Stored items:
• • • •

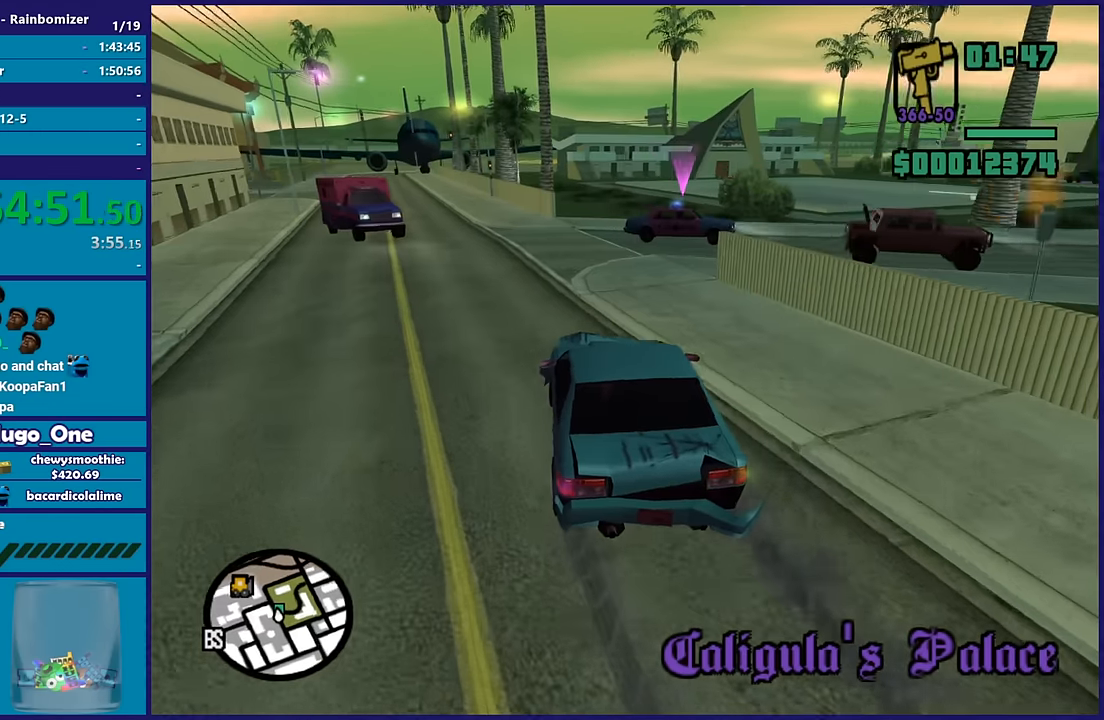
{"buttons": [], "left_stick": "down", "right_stick": "down-right", "button_events": [[67, "L2", "up"], [250, "L2", "down"], [417, "L2", "up"]]}
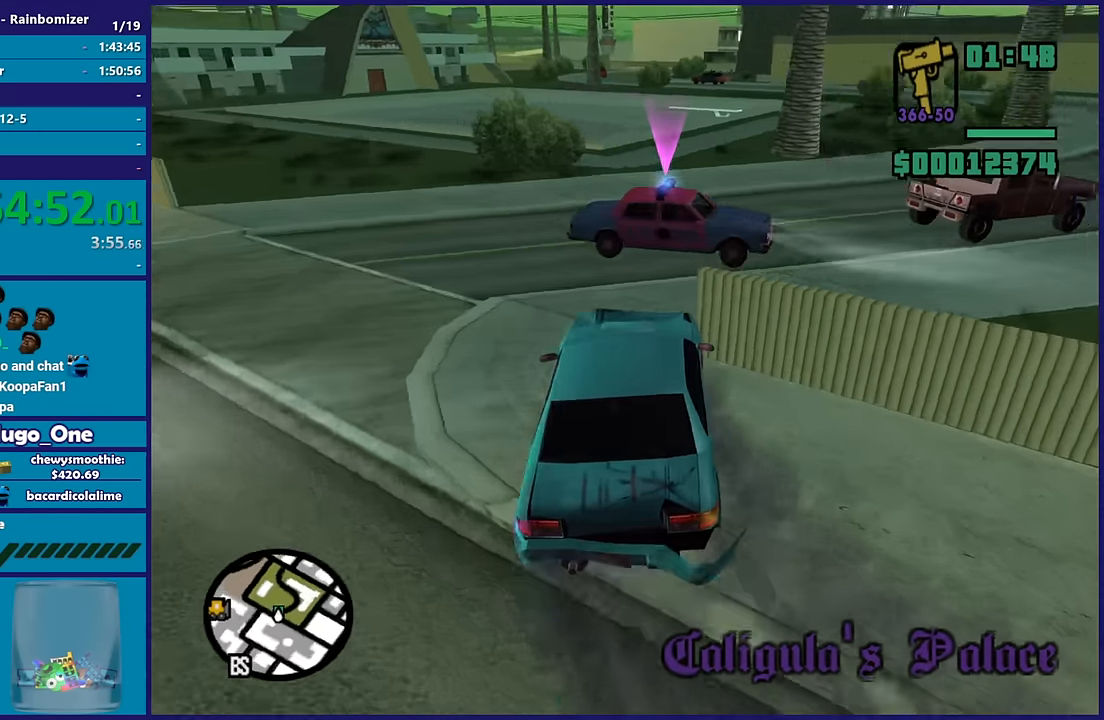
{"buttons": ["R2"], "left_stick": "center", "right_stick": "up-right", "button_events": [[117, "R2", "down"]]}
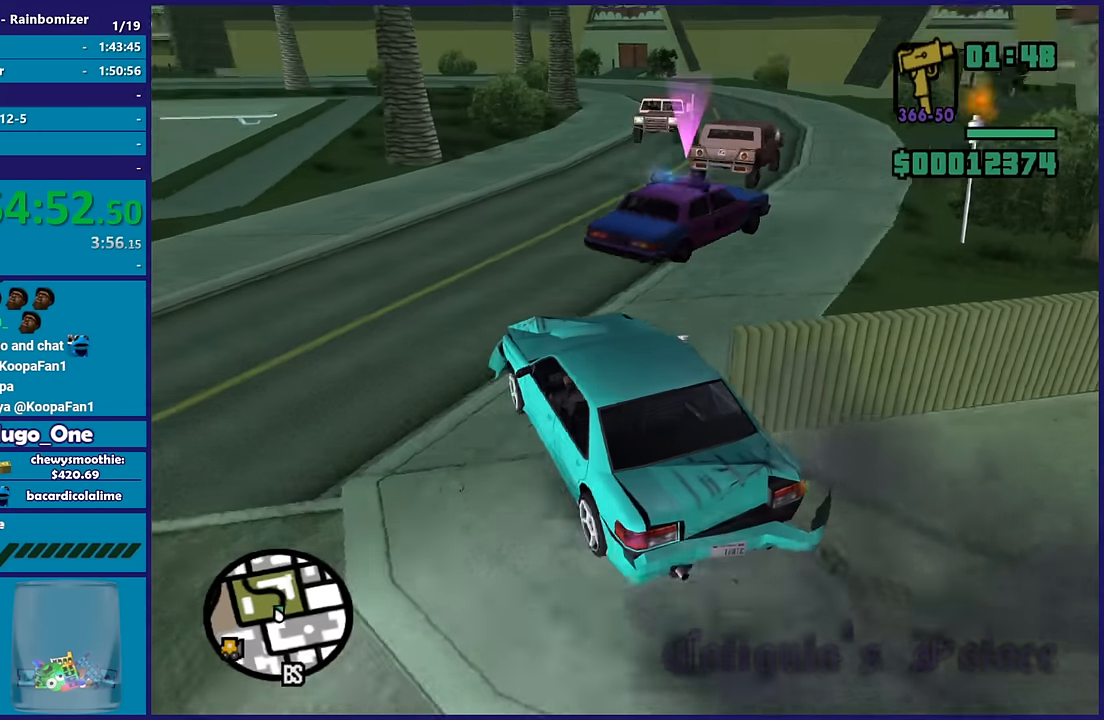
{"buttons": ["R2"], "left_stick": "right", "right_stick": "down-right", "button_events": []}
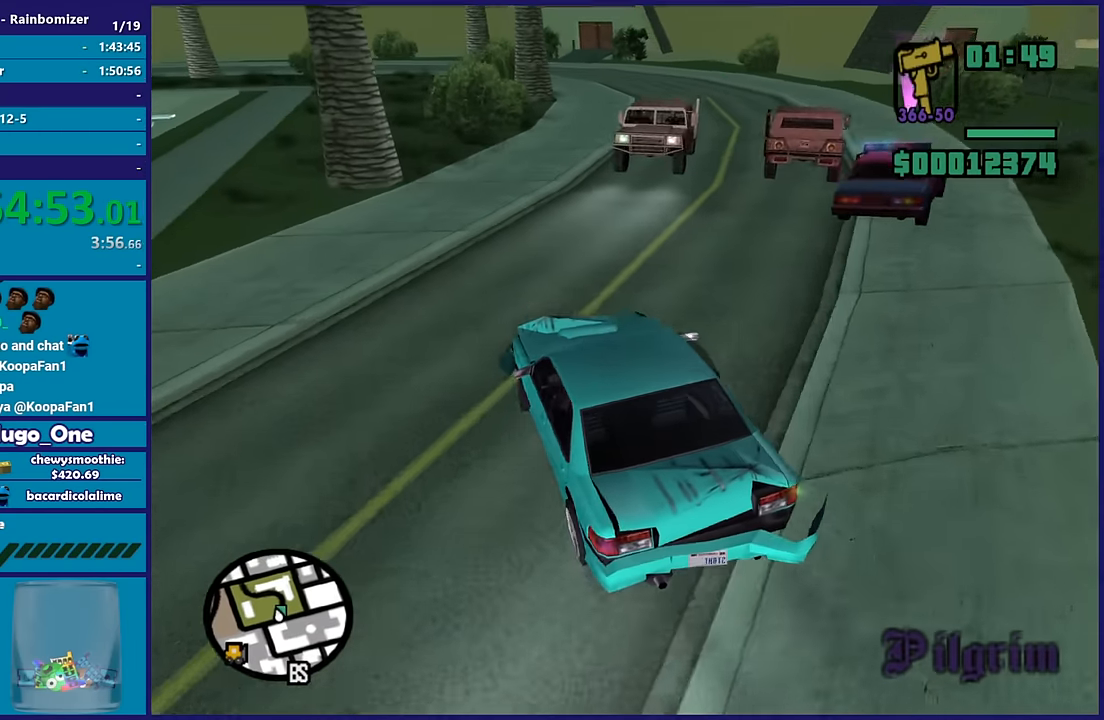
{"buttons": ["R2"], "left_stick": "down-right", "right_stick": "down-right", "button_events": []}
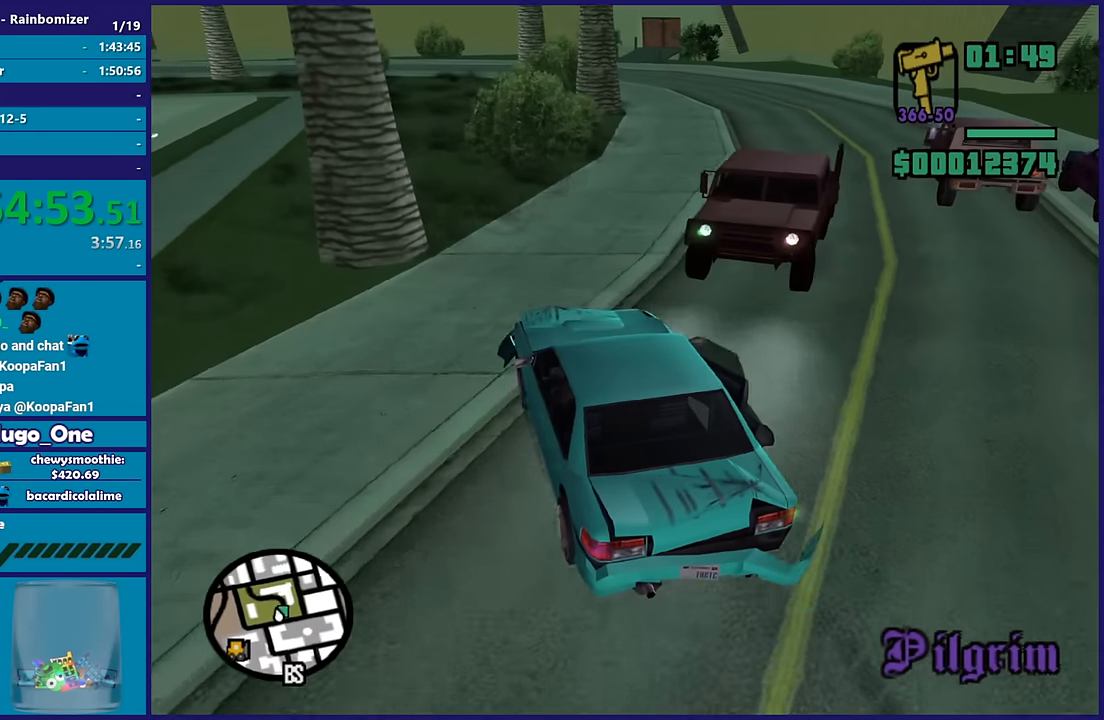
{"buttons": ["R2"], "left_stick": "center", "right_stick": "center", "button_events": []}
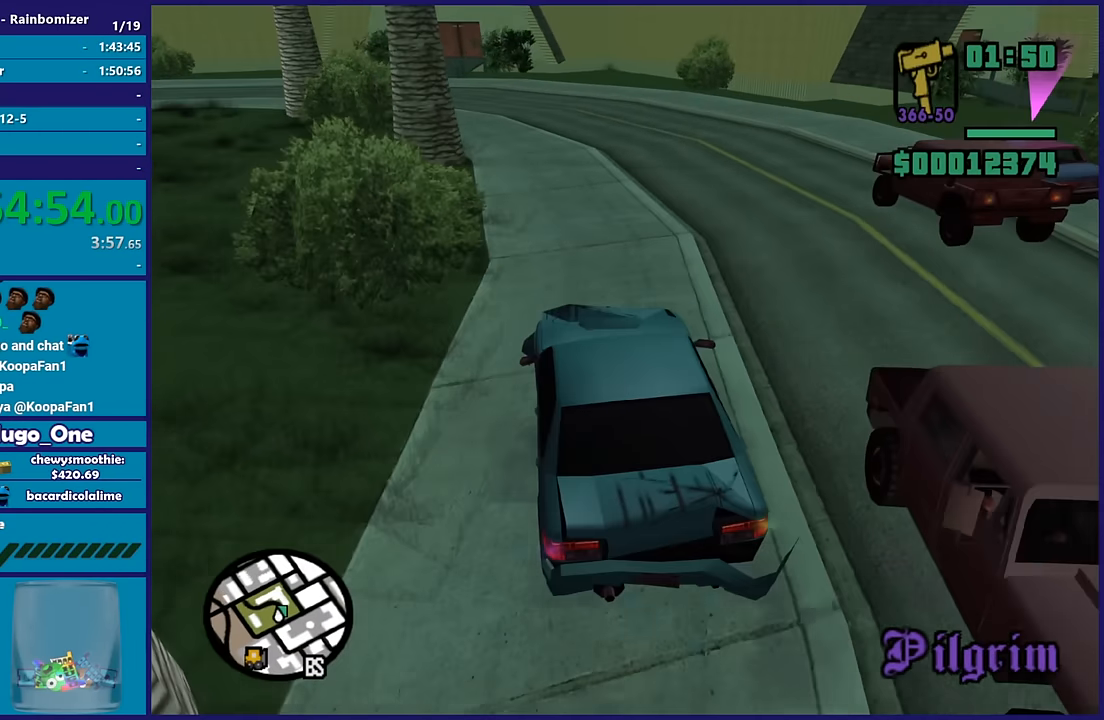
{"buttons": ["R2"], "left_stick": "left", "right_stick": "down-right", "button_events": []}
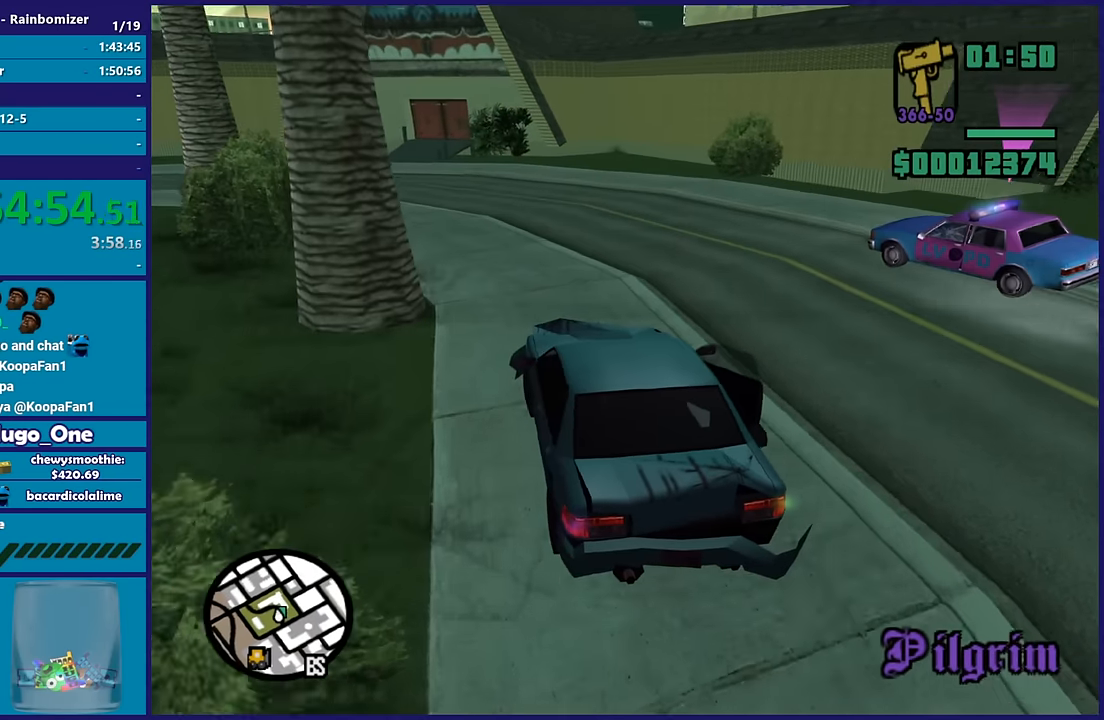
{"buttons": ["R2"], "left_stick": "right", "right_stick": "down", "button_events": []}
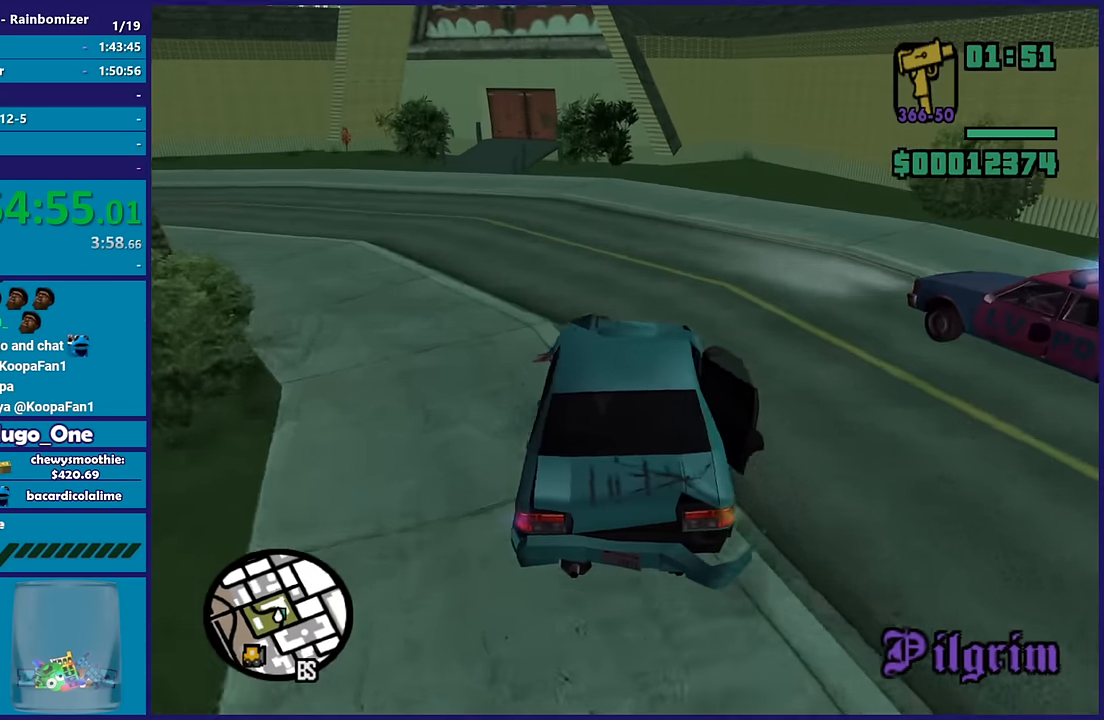
{"buttons": ["L2", "L3"], "left_stick": "right", "right_stick": "down-right", "button_events": [[83, "R2", "up"], [417, "L2", "down"], [483, "L3", "down"]]}
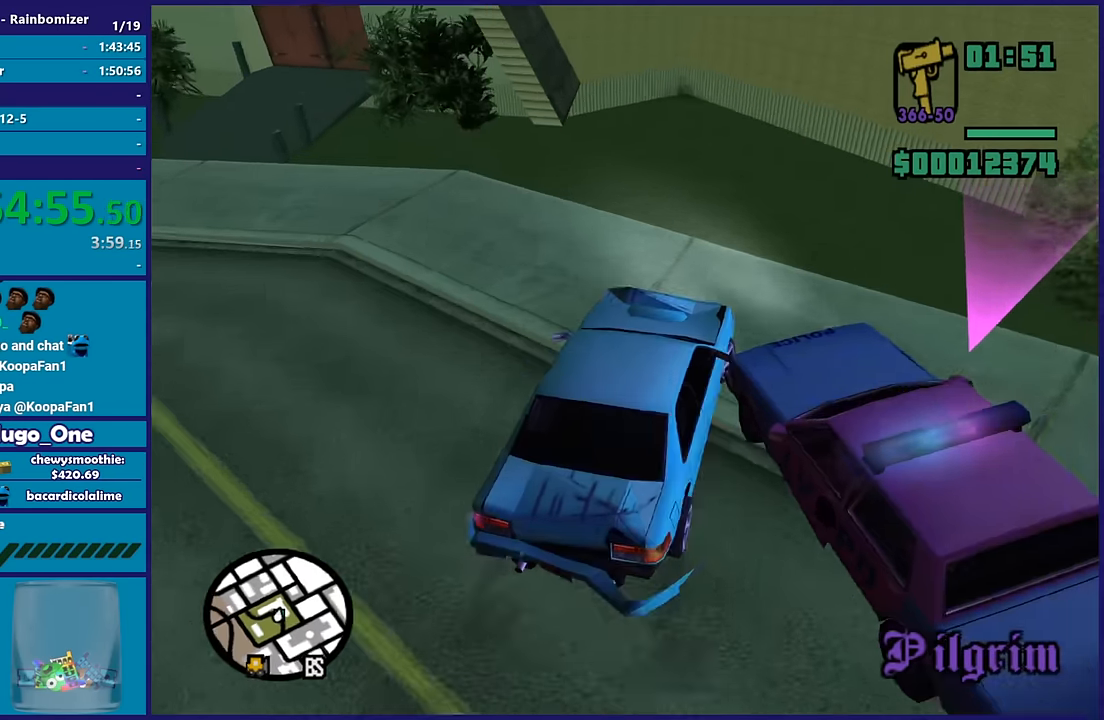
{"buttons": ["L2"], "left_stick": "down-left", "right_stick": "center", "button_events": [[67, "L3", "up"]]}
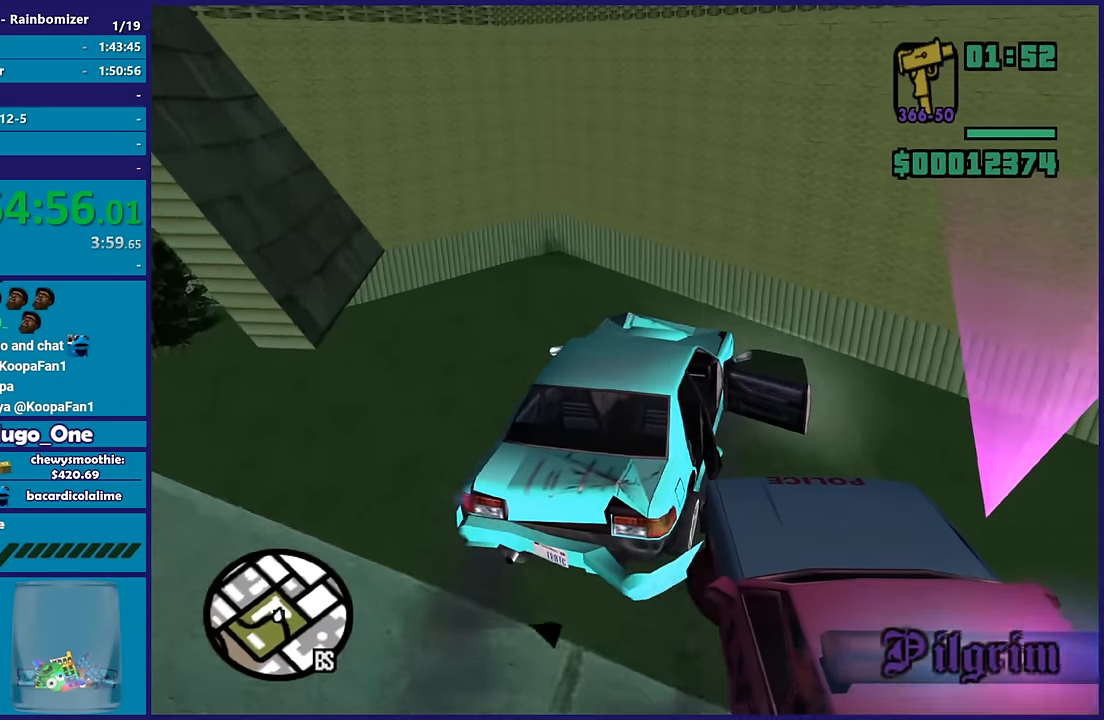
{"buttons": ["Y"], "left_stick": "center", "right_stick": "center", "button_events": [[250, "Y", "down"], [350, "L2", "up"], [383, "Y", "up"], [467, "Y", "down"]]}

• • • •

Go through the records and show every line with the string "center" in it.

{"buttons": ["R2"], "left_stick": "center", "right_stick": "up-right", "button_events": [[117, "R2", "down"]]}
{"buttons": ["R2"], "left_stick": "center", "right_stick": "center", "button_events": []}
{"buttons": ["L2"], "left_stick": "down-left", "right_stick": "center", "button_events": [[67, "L3", "up"]]}
{"buttons": ["Y"], "left_stick": "center", "right_stick": "center", "button_events": [[250, "Y", "down"], [350, "L2", "up"], [383, "Y", "up"], [467, "Y", "down"]]}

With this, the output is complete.